Пока меня тащили, я заглядывала во все открытые двери. Однако меня постигло разочарование: повсюду облезала краска, из-под оторванных обоев виднелась штукатурка, ковры были грязные и истрепались в бахрому, а кое-где их и вообще не было.
Мебель была в основном старая и хорошая, но ее попросту свалили в комнаты, ни капли не задумываясь о стиле или удобстве, и у комнат получился какой-то неопределенный вид, будто рабочие бросили мебель с намерением потом переставить. Разумеется, особняк мог бы стать прекрасным – большой дом произвольной планировки со множеством внушительных залов с высокими потолками. Здесь были арочные окна со средниками, готические двери и огромные каменные камины с глубокими очагами. Но похоже, Джосс с Аннабел ничего этого не замечали. Ставни на некоторых окнах, видимо, никогда не поднимали, и от этого комнаты казались угрюмыми и темными; камины в основном служили дополнительными шкафами: в альковах были стопками навалены книги. Те картины, что я видела, стояли по углам.
Мы прошли в холл и поднялись по лестнице, одной из трех, за которой было еще две. На главной явно уже побывала Вера с ее моющим средством: смертельно скользкие ступеньки так и сверкали. На других двух, спиральных, приходилось смотреть под ноги, чтобы не провалиться. Естественно, Айво пришел в восторг от убийственных лестничных пролетов и так и норовил поставить мне подножку или вскарабкаться над пропастью, словно лыжник-новичок, который вознамерился в первый же день получить на опасном склоне как можно больше переломов. Когда мы добрались до близняшкиных комнат, я, как полагается, принялась охать и ахать: здесь тоже было все розовое, в блестках и рюшечках. Потом, увидев, что они целиком поглощены нарядами, я их оставила. Возвращаясь на лестничную площадку, я заметила приоткрытую дверь. Заглянув, я увидела Марту, которая крепко спала на кровати. Вот это круто, подумала я. Неужели ее наглости нет предела? Ладно, мне-то что: от меня всего и требуется забрать еду и вернуться, правда, в легком смятении, к относительно нормальной жизни в своем коттедже.

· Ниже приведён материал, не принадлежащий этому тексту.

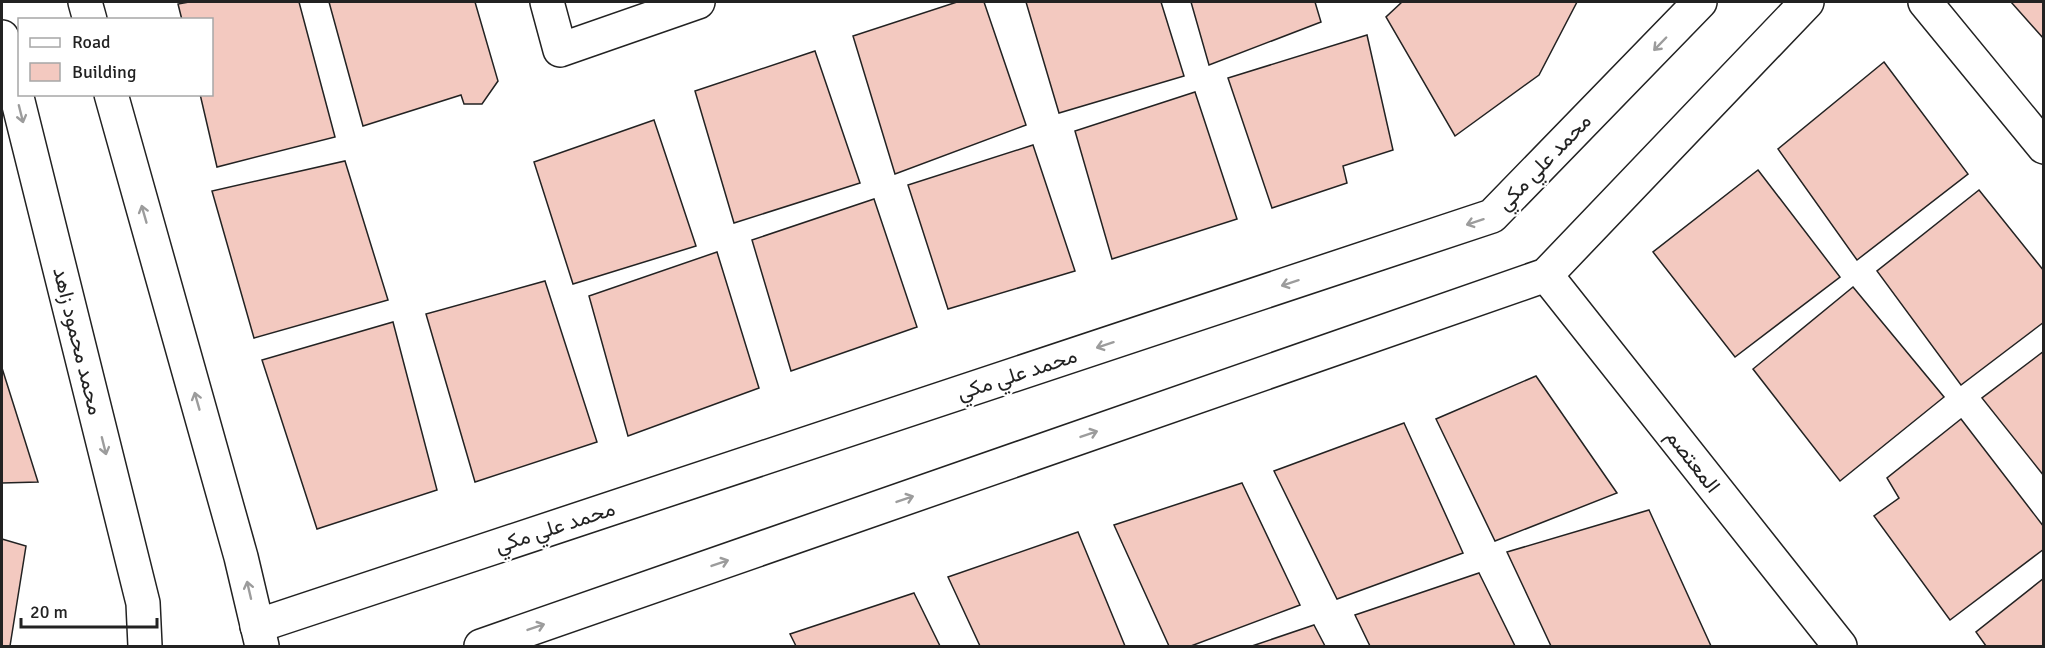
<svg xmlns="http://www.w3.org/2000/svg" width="2045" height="648" font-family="Signika,Vazirmatn,sans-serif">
  <rect width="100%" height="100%" fill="#fff"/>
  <g fill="#f3c9c0" stroke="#222" stroke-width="1.5">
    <path d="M189 2H299L335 137 217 167 200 94H212V20H182L178 4Z"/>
    <path d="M329 2H475L498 81 482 104H464L461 95 363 126Z"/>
    <path d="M957 2H984L1026 125 895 174 853 36Z"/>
    <path d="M1026 2H1161L1184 76 1059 113Z"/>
    <path d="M1191 2H1315L1321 22 1209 65Z"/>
    <path d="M1402 2H1577L1539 75 1455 136 1386 17Z"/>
    <path d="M2011 2H2044V39Z"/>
    <path d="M1367 35 1393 150 1343 166 1347 183 1272 208 1228 78Z"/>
    <path d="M815 51 860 183 734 223 695 91Z"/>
    <path d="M1884 62 1968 174 1857 260 1778 149Z"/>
    <path d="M1195 92 1237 219 1112 259 1075 131Z"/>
    <path d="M654 120 696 246 573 284 534 162Z"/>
    <path d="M1033 145 1075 271 948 309 908 185Z"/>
    <path d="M345 161 388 300 254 338 212 191Z"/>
    <path d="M1758 170 1840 277 1735 357 1653 252Z"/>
    <path d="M1979 190 2044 271V322L1961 385 1877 271Z"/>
    <path d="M874 199 917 327 791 371 752 240Z"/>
    <path d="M717 252 759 388 628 436 589 296Z"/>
    <path d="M545 281 597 442 475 482 426 314Z"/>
    <path d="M1853 287 1944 397 1840 481 1753 369Z"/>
    <path d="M393 322 437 490 317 529 262 360Z"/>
    <path d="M2044 351V476L1982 398Z"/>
    <path d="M2 368 38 482 2 483Z"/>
    <path d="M1536 376 1617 493 1495 541 1436 419Z"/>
    <path d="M1961 419 2044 527V549L1950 620 1874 516 1899 498 1887 478Z"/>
    <path d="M1404 423 1463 553 1337 599 1274 471Z"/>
    <path d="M1242 483 1300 605 1191 646H1169L1114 525Z"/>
    <path d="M1649 510 1711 646H1551L1507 552Z"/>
    <path d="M1078 532 1125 646H980L948 577Z"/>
    <path d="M2 539 26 546 10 646H2Z"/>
    <path d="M1479 573 1515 646H1370L1355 615Z"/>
    <path d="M2044 578V646H1986L1976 632Z"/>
    <path d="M914 593 940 646H796L790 634Z"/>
    <path d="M1314 625 1325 646H1252Z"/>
  </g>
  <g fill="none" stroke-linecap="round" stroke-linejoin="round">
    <g stroke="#222" stroke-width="36">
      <g id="minor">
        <path d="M547 2 560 50 698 2"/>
        <path d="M1925 2 2044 147"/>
        <path d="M1546 275 1840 646"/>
      </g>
    </g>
    <g stroke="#222" stroke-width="36">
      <g id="tertiary">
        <path d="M85 2 90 20"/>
        <path d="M2 37 143 603 145 646"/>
        <path d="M111 94 241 557 262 646"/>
        <path d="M257 626 1492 216 1700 2"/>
        <path d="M481 646 1546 275 1807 2"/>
      </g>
    </g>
    <use href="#minor" stroke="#fff" stroke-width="33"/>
    <use href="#tertiary" stroke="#fff" stroke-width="33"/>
  </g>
  <defs><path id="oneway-shaft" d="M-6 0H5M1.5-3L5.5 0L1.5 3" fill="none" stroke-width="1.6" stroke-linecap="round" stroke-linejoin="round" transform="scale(1.5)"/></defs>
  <g stroke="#9c9c9c">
    <use href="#oneway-shaft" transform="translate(1660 44) rotate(134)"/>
    <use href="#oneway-shaft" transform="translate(21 114) rotate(76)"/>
    <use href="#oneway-shaft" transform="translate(144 214) rotate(-106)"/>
    <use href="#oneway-shaft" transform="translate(1475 222) rotate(162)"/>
    <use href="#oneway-shaft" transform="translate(1290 283) rotate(162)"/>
    <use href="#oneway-shaft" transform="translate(1105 345) rotate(162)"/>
    <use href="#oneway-shaft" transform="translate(197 401) rotate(-106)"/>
    <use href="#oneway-shaft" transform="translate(1089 434) rotate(-19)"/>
    <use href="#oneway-shaft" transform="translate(104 446) rotate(76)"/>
    <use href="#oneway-shaft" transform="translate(905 499) rotate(-19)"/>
    <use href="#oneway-shaft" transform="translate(720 563) rotate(-19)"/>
    <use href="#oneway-shaft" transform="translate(249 590) rotate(-103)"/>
    <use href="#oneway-shaft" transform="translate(536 627) rotate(-19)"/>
  </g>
  <g text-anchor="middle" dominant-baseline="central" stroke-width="4.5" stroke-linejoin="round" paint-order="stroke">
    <g font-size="21" fill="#222" stroke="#fff">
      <text transform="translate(1544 162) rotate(-46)">محمد علي مكي</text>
      <text transform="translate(78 341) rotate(76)">محمد محمود زاهد</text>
      <text transform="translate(1017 374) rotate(-18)">محمد علي مكي</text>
      <text transform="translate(1693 461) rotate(52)">المعتصم</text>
      <text transform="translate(555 527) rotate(-18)">محمد علي مكي</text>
    </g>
  </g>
  <rect width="2045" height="648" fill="none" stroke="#222222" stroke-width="6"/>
  <rect x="18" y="18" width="195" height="78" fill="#ffffff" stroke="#a7a7a7" stroke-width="1.5"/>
  <rect x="30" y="38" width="30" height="9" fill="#ffffff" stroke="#a7a7a7" stroke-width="1.5"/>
  <text x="72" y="48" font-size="18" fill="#222222">Road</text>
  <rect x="30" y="63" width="30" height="18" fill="#f3c9c0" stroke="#a7a7a7" stroke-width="1.5"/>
  <text x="72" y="78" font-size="18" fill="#222222">Building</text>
  <path d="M21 618v9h136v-9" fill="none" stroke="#222222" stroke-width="3"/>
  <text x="30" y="618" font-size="18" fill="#222222" stroke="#ffffff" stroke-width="4.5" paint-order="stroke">20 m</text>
</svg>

Так у меня и завелся своего рода распорядок. Каждый день я готовила на своей плите все, что только возможно, а потом относила в дом. Решив раз навсегда, что неприветливость Марты меня не напугает, я влетала в кухню, щебеча: «Марта, какой чудесный денек!» – на что она обращала ко мне свои холодные серые глаза и бурчала: «Неужели?» Затем следовало ледяное молчание, и я принималась отчаянно тараторить, как мне нравятся такие морозные зимние деньки, хотя на самом деле мне хотелось сказать: «Эй, Марта, глупая потаскушка, не желаешь ли получить хорошего пинка под зад?»

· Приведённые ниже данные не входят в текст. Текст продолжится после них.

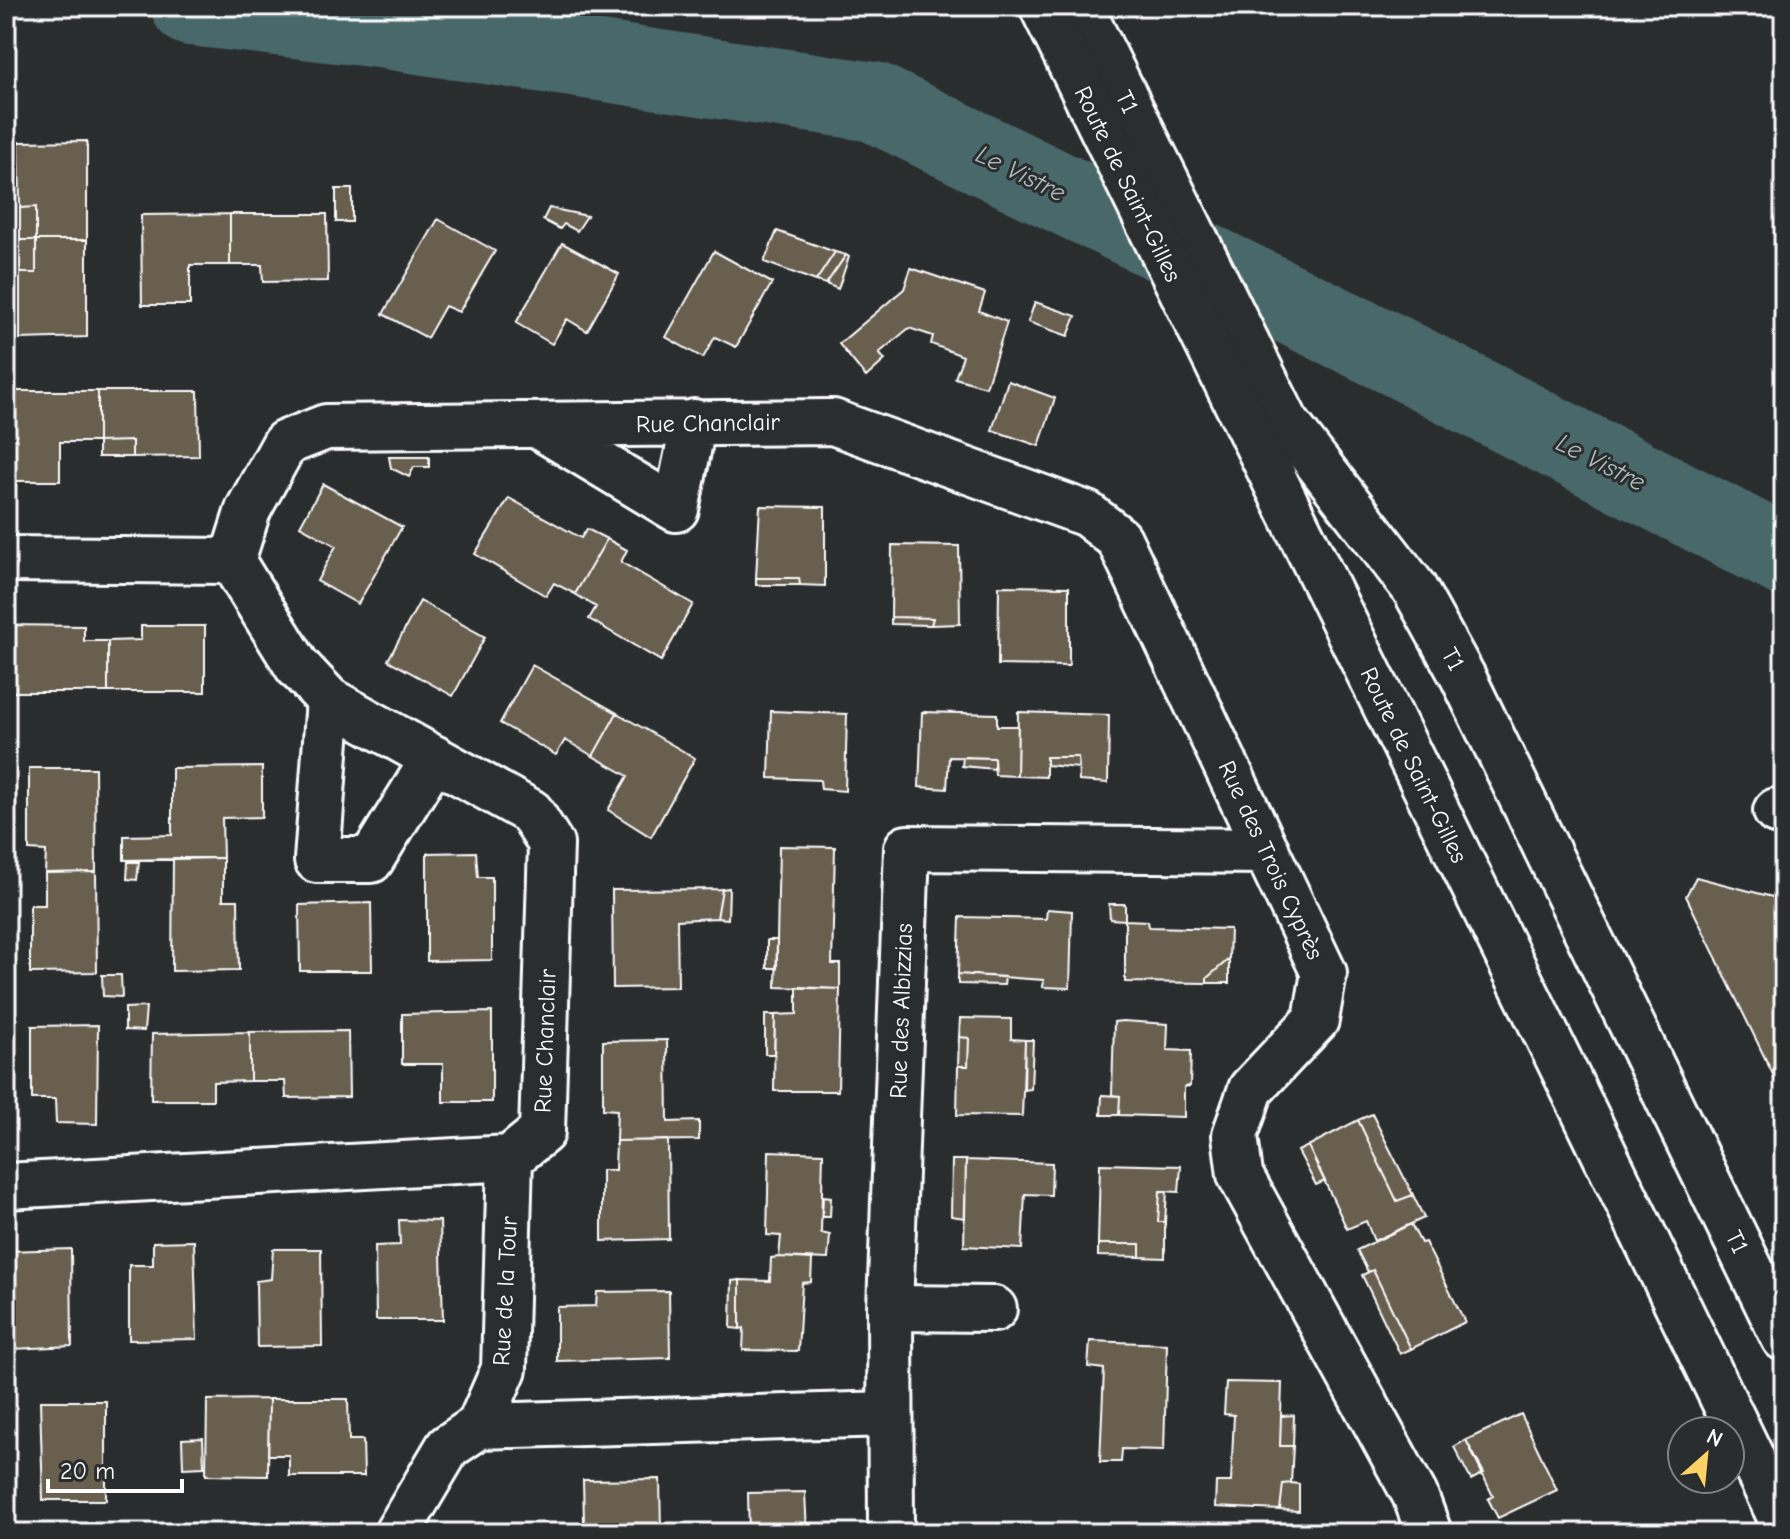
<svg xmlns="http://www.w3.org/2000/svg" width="1790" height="1539" viewBox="0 0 1790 1539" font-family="'Comic Neue',sans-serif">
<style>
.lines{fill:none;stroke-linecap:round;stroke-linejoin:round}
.river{stroke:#49676b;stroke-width:80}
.building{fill:#685e4f;stroke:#fff;stroke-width:2}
.minor-casing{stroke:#fff;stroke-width:50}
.major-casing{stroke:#fff;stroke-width:50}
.minor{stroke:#2a2d2e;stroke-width:44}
.major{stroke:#2a2d2e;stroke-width:44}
.labels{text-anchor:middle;stroke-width:6;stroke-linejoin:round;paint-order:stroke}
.street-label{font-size:24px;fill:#fff;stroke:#2a2d2e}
.water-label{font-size:26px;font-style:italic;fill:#adbbbc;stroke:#2a2d2e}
</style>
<rect width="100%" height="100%" fill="#2a2d2e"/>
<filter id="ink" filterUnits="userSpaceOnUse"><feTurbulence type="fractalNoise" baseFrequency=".0125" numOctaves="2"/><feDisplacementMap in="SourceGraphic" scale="16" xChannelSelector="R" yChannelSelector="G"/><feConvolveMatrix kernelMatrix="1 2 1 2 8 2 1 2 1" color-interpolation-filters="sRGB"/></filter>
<g filter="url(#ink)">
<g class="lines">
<path class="river" d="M191 6 372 27 874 102 1394 355 1784 556"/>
</g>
<path class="building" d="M87 141V240H36V207L20 208 19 142Z
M336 189H352V222H336Z
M36 207V240H20V208Z
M549 208 587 216 577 231 564 224 560 229 543 220Z
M230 214H327L328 281 263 282 262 265H230Z
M230 214V265H190V305H142L141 215Z
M438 219 495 251 459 312 445 306 427 338 383 314Z
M777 231 835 252 816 281 764 262Z
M20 240H36V273H20Z
M36 240H87V337L20 339V273H36Z
M562 243 619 274 587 331 567 319 552 344 516 323Z
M714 251 772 283 736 347 715 337 703 358 666 337Z
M835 252 846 255 826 284 816 281Z
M846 255 849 257 838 289 826 284Z
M911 268 985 293 979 311 1007 322 986 387 955 378 963 356 931 344 933 336 909 328 879 353 885 360 866 377 839 344 904 289Z
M1035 302 1076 316 1068 336 1028 322Z
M1008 381 1055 398 1039 446 992 430Z
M11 391H98V442H60V481H10Z
M98 391H198L199 456 132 457V441L98 442Z
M132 441V457H98V442Z
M389 457H429V467H414L409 477 391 468Z
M323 484 402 527 358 604 317 581 336 546 300 526Z
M509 498 581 538 587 529 607 539 575 594 554 583 546 596 475 554Z
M760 506 825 507V586L800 585 799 578H756Z
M607 539 627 550 621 562 693 604 661 661 589 619 596 607 575 594Z
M892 545 959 546 960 624 931 625 933 618 891 617Z
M756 578H799L800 585H756Z
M999 586 1069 587V666L998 665Z
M420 601 485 637 453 696 388 660Z
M891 617 933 618 931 625 891 624Z
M6 625 84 626V641H108V692H6Z
M141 626H205V692H108V641L141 640Z
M532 665 617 713 593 756 565 740 556 755 500 723Z
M771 711 847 714 845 791 821 789 820 780 769 778Z
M922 712 997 714V726H1018L1017 776 995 775 994 758 949 757 947 789 919 787Z
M1018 712 1109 715 1108 783 1079 781 1078 757H1046V777L1017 776Z
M617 713 695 758 651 837 608 810 628 776 593 756Z
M963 757 994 758V769L962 766Z
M1046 757H1078L1079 768 1046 765Z
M262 767V817L222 818 223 858 124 860V836L172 835V768Z
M29 768H95L96 872 45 873 46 851 29 850Z
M779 846 835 847 832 964H840V989L776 987Z
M476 852 478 877H492V960L427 961V853Z
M173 858H223V900H238L239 970 172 971Z
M128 862H139L137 880 127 879Z
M96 872 97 972 30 973V905H45V873Z
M1696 877 1784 900V1097L1686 896Z
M729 888 728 919 717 918 722 889Z
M722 889 717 918 677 920 678 987 613 988 612 890Z
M371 903 372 971H300L299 905Z
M1109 904H1125V920L1110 919Z
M1047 909 1072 911 1070 988 1043 987 1044 980 958 974 960 917 1046 919Z
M1125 920 1148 921 1149 927 1230 929 1229 959 1207 978V983L1125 982Z
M767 940H777V968H767Z
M1229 959V983H1207V978Z
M958 974 1005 977 1004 985 958 984Z
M102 975H121L122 997 103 996Z
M797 987 840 989 838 1091H774L775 1015 797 1014Z
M146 1007 144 1031 125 1030V1008Z
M492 1012V1102H443V1064H402V1014Z
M765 1015H775L774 1054H765Z
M960 1018 1011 1019V1039L1025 1040 1022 1116 957 1115 958 1066H968L969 1038 959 1037Z
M1123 1021 1168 1024 1167 1050 1191 1051 1190 1086 1184 1087V1117L1119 1115 1120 1096 1112 1095 1114 1022Z
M98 1025 97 1124 56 1123 55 1099H32V1026Z
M348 1031 349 1097 286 1098 285 1081H250V1032Z
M250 1032V1081L213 1082V1100H151L152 1034Z
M959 1037 969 1038 968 1066H958Z
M667 1040 668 1122 699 1121V1140L616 1141 617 1110 603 1109V1041Z
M1025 1040H1033L1031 1089 1024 1090Z
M1102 1095 1120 1096 1119 1115H1101Z
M1372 1114 1413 1195 1397 1201 1358 1120Z
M1358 1120 1397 1201 1413 1195 1424 1218 1374 1241 1366 1221 1347 1229 1308 1146Z
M668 1140 669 1239 602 1241V1170H615L616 1141Z
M1308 1146 1325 1181 1316 1185 1298 1151Z
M769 1151 823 1153 821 1233 830 1235 828 1259 779 1257 781 1236 767 1235Z
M952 1160H966L965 1218 951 1216Z
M966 1160 1052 1163 1051 1195 1025 1194 1022 1249 964 1246Z
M1100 1164 1181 1166 1179 1192 1160 1191 1158 1222H1165V1258L1140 1257V1244H1098Z
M1160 1191H1167L1165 1222H1158Z
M823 1196 831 1197 830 1217H822Z
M399 1220 440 1221 443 1320H376L375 1246 400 1245Z
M1411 1224 1421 1243 1425 1242 1465 1322 1411 1349 1373 1270 1368 1272 1357 1250Z
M194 1241 197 1339 129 1340V1265H153V1242Z
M1098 1244H1140V1257L1098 1256Z
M71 1249 72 1346 13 1349 12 1317H6V1251Z
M273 1249H321L322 1346 257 1347 256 1281 271 1279Z
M779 1257 812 1259 811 1282 802 1283 798 1351 743 1350 744 1328 740 1329V1280L770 1281 771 1258Z
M1373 1270 1411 1349 1400 1354 1362 1275Z
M740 1280V1329L731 1328 732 1281Z
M669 1291 670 1358 557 1361V1307L596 1306 597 1292Z
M1090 1341 1167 1344 1164 1450 1122 1449 1121 1462H1100L1104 1369 1088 1367Z
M1226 1382 1282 1383 1280 1446H1293L1291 1483 1283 1484 1280 1510 1215 1507 1216 1482H1231L1234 1415 1224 1414Z
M269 1399 268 1476 206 1475 207 1400Z
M269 1399H348L349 1440H363L364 1476H289V1455H268Z
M40 1401H106V1500H43Z
M1521 1414 1557 1490 1498 1518 1488 1499 1493 1496 1466 1440Z
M1294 1415 1293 1446H1280L1281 1416Z
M203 1438 204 1467 183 1468 182 1439Z
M1466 1440 1484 1473 1471 1480 1454 1447Z
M660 1479 661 1533H588L587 1522H584L583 1480Z
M1291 1483 1299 1484V1511L1280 1510 1283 1484Z
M805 1492 807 1533H749L748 1493Z"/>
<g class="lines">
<g class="minor-casing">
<path id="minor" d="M1080 6 1286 422 1414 588 1463 677 1784 1338
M540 427 676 509 694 422
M6 559 232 561 248 510 285 443 326 427 833 422 1087 514 1119 539 1324 973 1316 1020 1251 1089 1235 1135 1240 1175 1415 1495 1429 1533
M329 700 317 860H371L434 758
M1776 811 1784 814
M6 1186 510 1158 542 1132 551 844 531 812 329 700 297 666 232 561
M890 1308 994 1309
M479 1426 890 1414
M397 1533 448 1447 479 1426 504 1369 510 1158
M891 1533 890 1308 907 848 1267 851"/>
</g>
<g class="major-casing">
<path id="major" d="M1042 6 1559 1060 1784 1525"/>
</g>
<use href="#minor" class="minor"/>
<use href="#major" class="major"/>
</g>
</g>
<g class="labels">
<g class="street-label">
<text transform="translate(1127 102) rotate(64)" y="8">T1</text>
<text transform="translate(1128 184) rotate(64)" y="8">Route de Saint-Gilles</text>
<text transform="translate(708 423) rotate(-1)" y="8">Rue Chanclair</text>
<text transform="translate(1453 659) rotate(61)" y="8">T1</text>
<text transform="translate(1414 765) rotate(64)" y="8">Route de Saint-Gilles</text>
<text transform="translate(1271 860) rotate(65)" y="8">Rue des Trois Cyprès</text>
<text transform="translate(901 1011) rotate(-88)" y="8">Rue des Albizzias</text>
<text transform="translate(545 1041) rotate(-88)" y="8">Rue Chanclair</text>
<text transform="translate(1737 1242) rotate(64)" y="8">T1</text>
<text transform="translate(505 1291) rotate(-87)" y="8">Rue de la Tour</text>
</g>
<g class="water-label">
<text transform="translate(1021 173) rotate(26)" y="9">Le Vistre</text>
<text transform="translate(1601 462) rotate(27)" y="9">Le Vistre</text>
</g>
</g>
<rect width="1790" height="1539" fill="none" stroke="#2a2d2e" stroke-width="32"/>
<rect x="16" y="16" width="1758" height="1507" fill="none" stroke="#fff" stroke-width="3" filter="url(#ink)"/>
<g transform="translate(1706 1455) rotate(27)"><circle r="38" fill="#2a2d2e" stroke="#7f8182" stroke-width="2"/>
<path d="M0-6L14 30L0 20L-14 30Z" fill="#ffd166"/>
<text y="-12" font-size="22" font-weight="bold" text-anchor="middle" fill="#ffffff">N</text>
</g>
<path d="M48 1479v12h134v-12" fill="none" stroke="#ffffff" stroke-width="4"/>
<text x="60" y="1479" font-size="24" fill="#ffffff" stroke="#2a2d2e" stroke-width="6" paint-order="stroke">20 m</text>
</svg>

Но наша договоренность меня устраивала, так что я держала язык за зубами и наблюдала за ней с растущим изумлением. Она решила, что мой приход знаменует ее уход, и в тот самый момент, как я переступала порог особняка, Марта хватала сумку со стола и кожаную куртку со спинки стула и попросту исчезала. И вовсе не в глубинах дома, не на втором этаже – чтобы поспать и глотнуть диетической колы, – она выходила на улицу, садилась в машину и пропадала за холмом на добрых несколько часов. Из окна я смотрела, как ее дряхлая «мини» с ревом срывается по дорожке. Черт, ну и нахалка. А что, если позвонит Джосс или Аннабел? Что, если они спросят, где она? И куда она ездила, черт возьми? Неужели к Гари? Чтобы по-быстрому перепихнуться?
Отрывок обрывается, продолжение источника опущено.